Activity 1:
Reproduce the passage of the commentary on Martial's epigrams from "Craig A. Williams" up to and including "he has succeeded.".
Activity 2:
Carry on the commentary on Martial's Selius epigrams from its final sentence.
─── Text excerpt ───
Craig A. Williams (ed.), Martial: Epigrams: Book Two
Themes. Another memorable character is introduced, as is a theme of some importance to Book II and Martial's epigrams in general: the hunt for dinner invitations. Barwick 1958: 300–301 speaks of a "cycle" of epigrams on Selius (2.11, 2.14, 2.27; mentioned at 2.69.6) introduced by the present epigram, observing that 2.11 and 2.14 offer a variation on more or less the same theme but in different meters, and detecting a pattern in the arrangement: in 2.11 Selius has been unsuccessful in his quest; in 2.14 it remains unclear whether he is successful or not; in 2.27 he has succeeded.
─── Record excerpts ───
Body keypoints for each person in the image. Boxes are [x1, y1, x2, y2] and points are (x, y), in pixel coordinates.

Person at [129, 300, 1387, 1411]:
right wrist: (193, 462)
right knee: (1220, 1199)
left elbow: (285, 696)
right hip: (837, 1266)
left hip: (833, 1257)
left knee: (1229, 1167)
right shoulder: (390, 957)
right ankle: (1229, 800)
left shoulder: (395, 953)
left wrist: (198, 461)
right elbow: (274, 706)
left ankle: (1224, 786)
───
─── Record excerpts ───
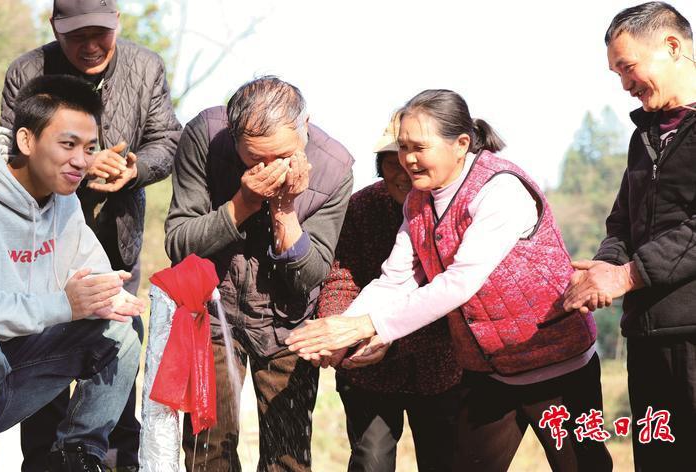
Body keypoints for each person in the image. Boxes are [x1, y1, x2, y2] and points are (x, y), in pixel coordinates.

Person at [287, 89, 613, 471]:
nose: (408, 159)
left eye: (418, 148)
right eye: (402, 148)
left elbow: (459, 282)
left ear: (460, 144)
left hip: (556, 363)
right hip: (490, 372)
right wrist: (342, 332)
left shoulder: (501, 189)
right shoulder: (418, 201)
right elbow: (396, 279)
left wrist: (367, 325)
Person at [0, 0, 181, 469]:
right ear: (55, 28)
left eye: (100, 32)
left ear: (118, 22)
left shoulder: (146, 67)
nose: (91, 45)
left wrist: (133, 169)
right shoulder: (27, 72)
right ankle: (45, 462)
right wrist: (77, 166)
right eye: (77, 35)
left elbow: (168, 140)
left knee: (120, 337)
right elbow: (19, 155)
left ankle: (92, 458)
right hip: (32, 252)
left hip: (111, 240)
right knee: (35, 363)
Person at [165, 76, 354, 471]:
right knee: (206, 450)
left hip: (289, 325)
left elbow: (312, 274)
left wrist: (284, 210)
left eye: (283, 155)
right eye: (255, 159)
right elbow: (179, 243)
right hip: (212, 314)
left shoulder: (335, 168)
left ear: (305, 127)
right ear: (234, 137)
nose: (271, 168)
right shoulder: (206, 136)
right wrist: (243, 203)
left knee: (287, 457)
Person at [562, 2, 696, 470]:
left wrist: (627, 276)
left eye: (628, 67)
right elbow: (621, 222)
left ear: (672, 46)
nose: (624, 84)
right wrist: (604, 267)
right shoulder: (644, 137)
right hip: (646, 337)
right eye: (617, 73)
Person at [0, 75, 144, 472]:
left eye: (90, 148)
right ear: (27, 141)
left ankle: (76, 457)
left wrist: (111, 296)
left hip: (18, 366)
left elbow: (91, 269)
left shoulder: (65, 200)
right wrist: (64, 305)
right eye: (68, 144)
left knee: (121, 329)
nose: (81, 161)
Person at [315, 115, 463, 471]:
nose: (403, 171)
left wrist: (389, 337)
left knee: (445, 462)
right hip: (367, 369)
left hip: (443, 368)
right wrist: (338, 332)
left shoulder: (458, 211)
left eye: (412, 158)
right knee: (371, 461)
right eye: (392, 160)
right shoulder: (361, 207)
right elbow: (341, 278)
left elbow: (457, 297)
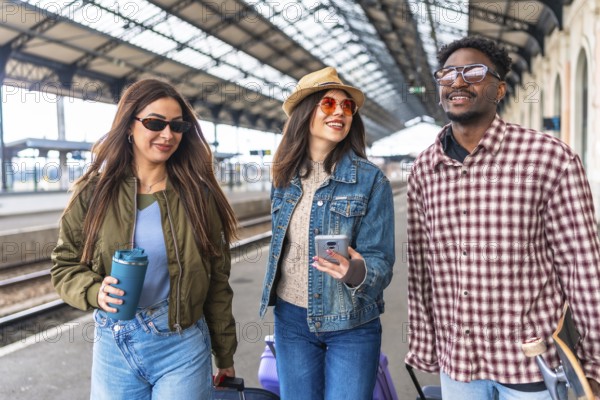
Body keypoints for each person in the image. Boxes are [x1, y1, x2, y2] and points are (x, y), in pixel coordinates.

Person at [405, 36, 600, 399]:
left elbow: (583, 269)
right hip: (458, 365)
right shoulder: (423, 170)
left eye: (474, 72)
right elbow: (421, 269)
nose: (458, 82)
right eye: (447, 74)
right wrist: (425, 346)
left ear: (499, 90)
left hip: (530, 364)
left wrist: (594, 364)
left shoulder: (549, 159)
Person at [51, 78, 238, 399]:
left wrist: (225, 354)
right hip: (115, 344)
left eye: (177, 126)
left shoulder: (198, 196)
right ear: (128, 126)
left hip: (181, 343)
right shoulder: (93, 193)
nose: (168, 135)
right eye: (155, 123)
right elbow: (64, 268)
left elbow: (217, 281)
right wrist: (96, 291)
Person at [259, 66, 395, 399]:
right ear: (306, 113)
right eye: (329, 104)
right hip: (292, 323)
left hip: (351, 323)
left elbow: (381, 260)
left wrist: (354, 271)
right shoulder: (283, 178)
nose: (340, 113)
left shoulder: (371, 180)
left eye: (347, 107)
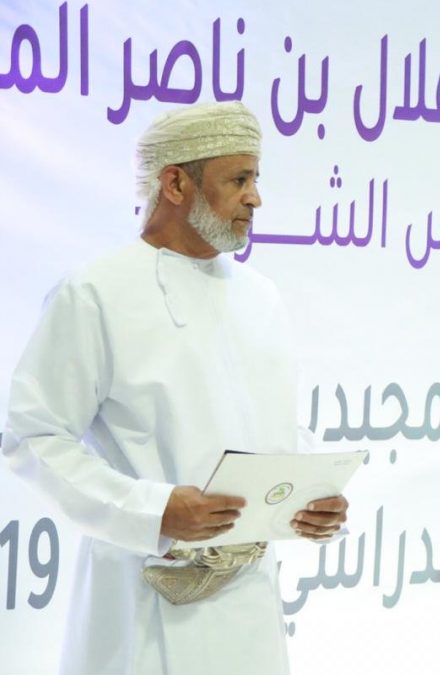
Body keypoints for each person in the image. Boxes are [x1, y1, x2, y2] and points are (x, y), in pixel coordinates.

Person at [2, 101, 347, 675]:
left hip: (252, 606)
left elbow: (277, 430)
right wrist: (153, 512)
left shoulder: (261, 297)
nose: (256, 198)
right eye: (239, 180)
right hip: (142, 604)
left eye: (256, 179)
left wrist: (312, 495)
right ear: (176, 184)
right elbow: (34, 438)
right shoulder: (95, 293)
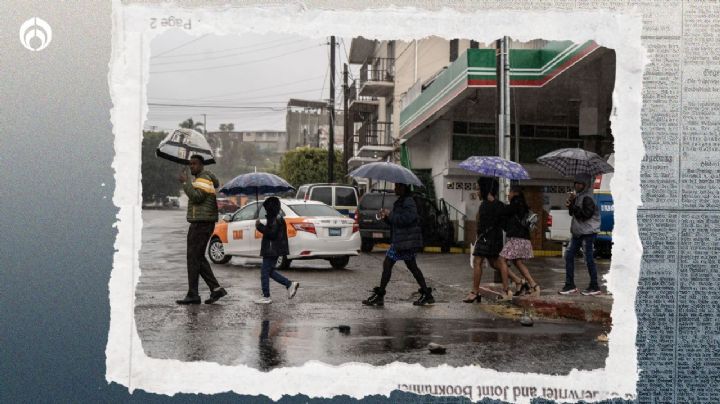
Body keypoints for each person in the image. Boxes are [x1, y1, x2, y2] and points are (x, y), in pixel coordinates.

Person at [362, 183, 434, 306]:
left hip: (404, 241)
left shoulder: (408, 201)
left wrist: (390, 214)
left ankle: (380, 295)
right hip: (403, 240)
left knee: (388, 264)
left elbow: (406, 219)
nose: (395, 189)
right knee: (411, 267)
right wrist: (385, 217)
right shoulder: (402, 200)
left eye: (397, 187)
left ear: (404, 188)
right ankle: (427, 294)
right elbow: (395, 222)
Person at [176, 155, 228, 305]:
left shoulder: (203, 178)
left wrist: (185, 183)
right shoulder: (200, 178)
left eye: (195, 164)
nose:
───
Task result 1:
Craig A. Williams (ed.), Martial: Epigrams: Book Two
Themes. Another memorable character is introduced, as is a theme of some importance to Book II and Martial's epigrams in general: the hunt for dinner invitations. Barwick 1958: 300–301 speaks of a "cycle" of epigrams on Selius (2.11, 2.14, 2.27; mentioned at 2.69.6) introduced by the present epigram, observing that 2.11 and 2.14 offer a variation on more or less the same theme but in different meters, and detecting a pattern in the arrangement: in 2.11 Selius has been unsuccessful in his quest; in 2.14 it remains unclear whether he is successful or not; in 2.27 he has succeeded.

Task result 2:
The dinner, or cena, and the various types of social (mis)behavior associated with it constitute a central theme of Martial's epigrams: in Book II alone, see 2.14, 2.18–19, 2.27, 2.37, 2.40, 2.53, 2.57, 2.59, 2.69, 2.79. While the subject matter was clearly taken from everyday life (see Marquardt 1886: 289–331, D'Arms 1990), Martial had literary precedents to drawn upon as well; some examples among many include Catull. 13, 44, 47, Hor. Sat. 2.8. This epigram introduces us to the problem neatly described by Sullivan 1991: 160 as "the undignified scrounging for dinner invitations": see 2.14, 2.27, 2.53, 2.69, 2.79, 5.44, 5.50, 9.10, 9.14, 9.19, 9.35, 11.77, 12.82, and see Damon 1997: 148–158 for the figure of the "parasite" in Martial. At Juv. 1.132–134 we find a description of characters like Selius, though they are pitied rather than ridiculed.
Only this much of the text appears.